They came from all walks of life. Some, like the Ute Indians, had been in Southwest Colorado for centuries. Others were newcomers from far-away places who came to make Southwest Colorado their home. They had a variety of ethnic backgrounds, religious creeds and cultural roots. They included movers and shakers as well as members of the working class. Together they were a microcosm of the proverbial melting pot in the American West.
Southern bands of the Nuche, or Ute people, believe they have lived in Southwest Colorado since time immemorial. Anthropologists variously believe the Utes either emerged from earlier Archaic period cultural groups already present in the area or migrated into the area a few centuries ago. They speak a Uto-Aztecan language and, interestingly, count the Hopis among their linguistic relatives.
Historically they were nomadic hunters and gathereres who adopted Plains Indian culture. They were one of the first Indian groups in teh Southwest to obtain horses from the Spanish and were instrumental in disseminating the horse to other groups.
When the San Juan mining excitement began in earnest in the early 1870s, the government found it necessary to convince teh Utes to cede a portion of their 1868 reservation, which comprised most of the western third of Colorado.
The Utes finally agreed to do this by terms of the 1874 Brunot Agreement. Further modifications to the reservation resulted in the evolution of the Southern Ute and Ute Mountain Ute reservations in Southwest Colorado.

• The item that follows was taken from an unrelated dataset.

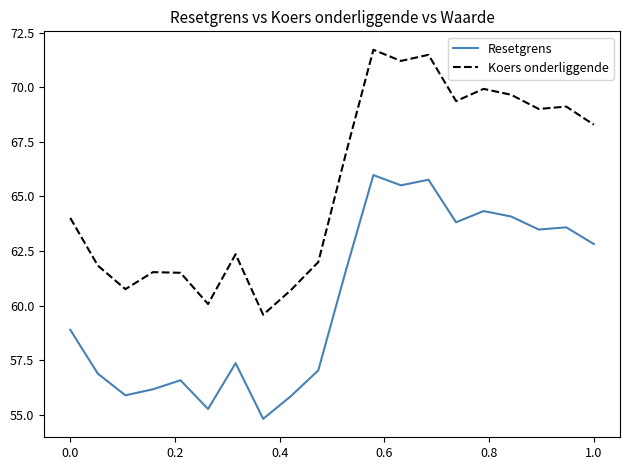

Which series has the widest spread of values?

Koers onderliggende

Hispanic people had been residents of the Southwest since New Mexico was colonized in 1598. The opening of the San Juan Cession and other events attracted Hispanic settlers from northern New Mexico into Southwest Colorado. Perhaps the greatest factor was the establishment of the Southern Ute Agency on the Los Pinos River at a location later known as Ignacio. The agency ultimately exerted a strong economic, political, and social influence on the Hispanic population of the area.
Early settlers in the San Juans came from all parts of the United States and many foreign countries. Most of the newcomers were men, although San Juan pioneers included many women and children. Elizabeth Hazelton Phelps, in fact, apparantly gave birth to her son, Frank, at the first Animas City in 1861. Elizabeth and her husband, Orange, were members of the Baker Party, and Frank's birth would have been the first non-Indian birth in what became La Plata County.

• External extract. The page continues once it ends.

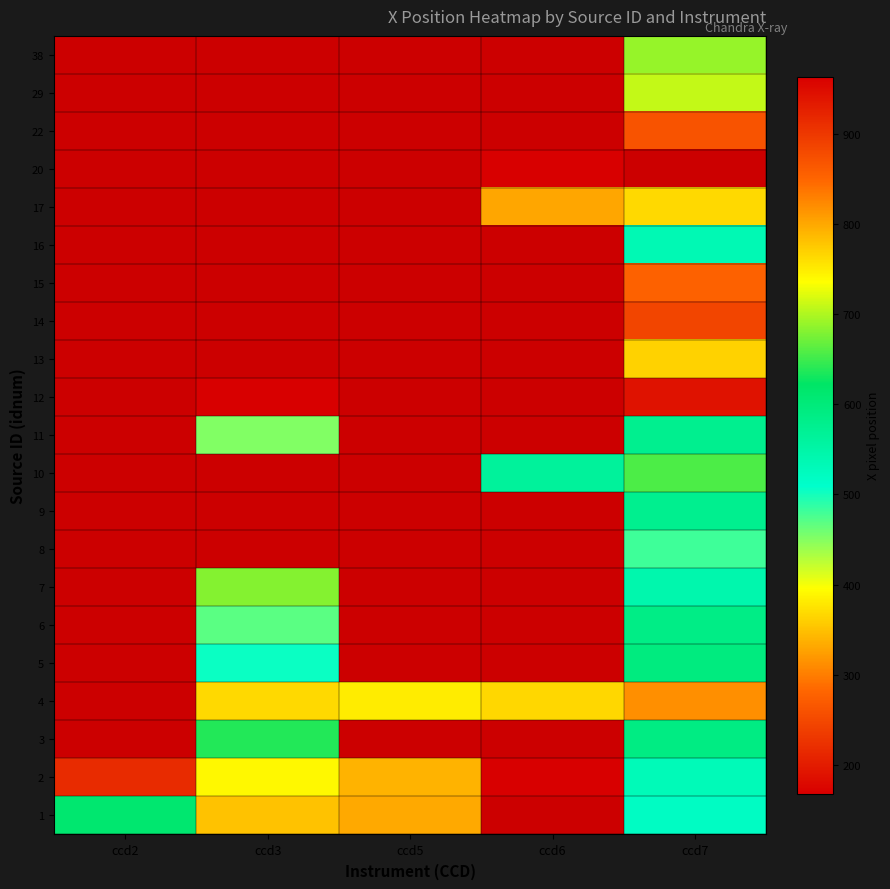

At which category does the chart reach its minimum across all series?

ccd3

Irish-born Robert Dwyer settled the first homestead in what would become Durango; Hans Aspaas' Norwegian family were early Parrott City residents and helped found the town of Ignacio; John Taylor, a former member of a black regiment in the Civil War, claimed to be the "first white settler in the Pine River Vally"; Martha Clarke, a Minnesota immigrant, taught at the
Fort Lewis Indian school, Olga Schaaf Little, whose family came from Germany, became a famous burro packer in the La Plata Mountains; little Una C. Pearson, the first child born in Durango, was showered with gifts, including the lot at 1004 E. Third Avenue where her father built a home for the family.
Their stories are fascinating, their accomplishments legion. Whether they came in the 1870s, the 1920s or even later, all of them played a role in building up the Durango area. Their descendants, in many cases four or five generations removed are making their own histories in the twenty-first century.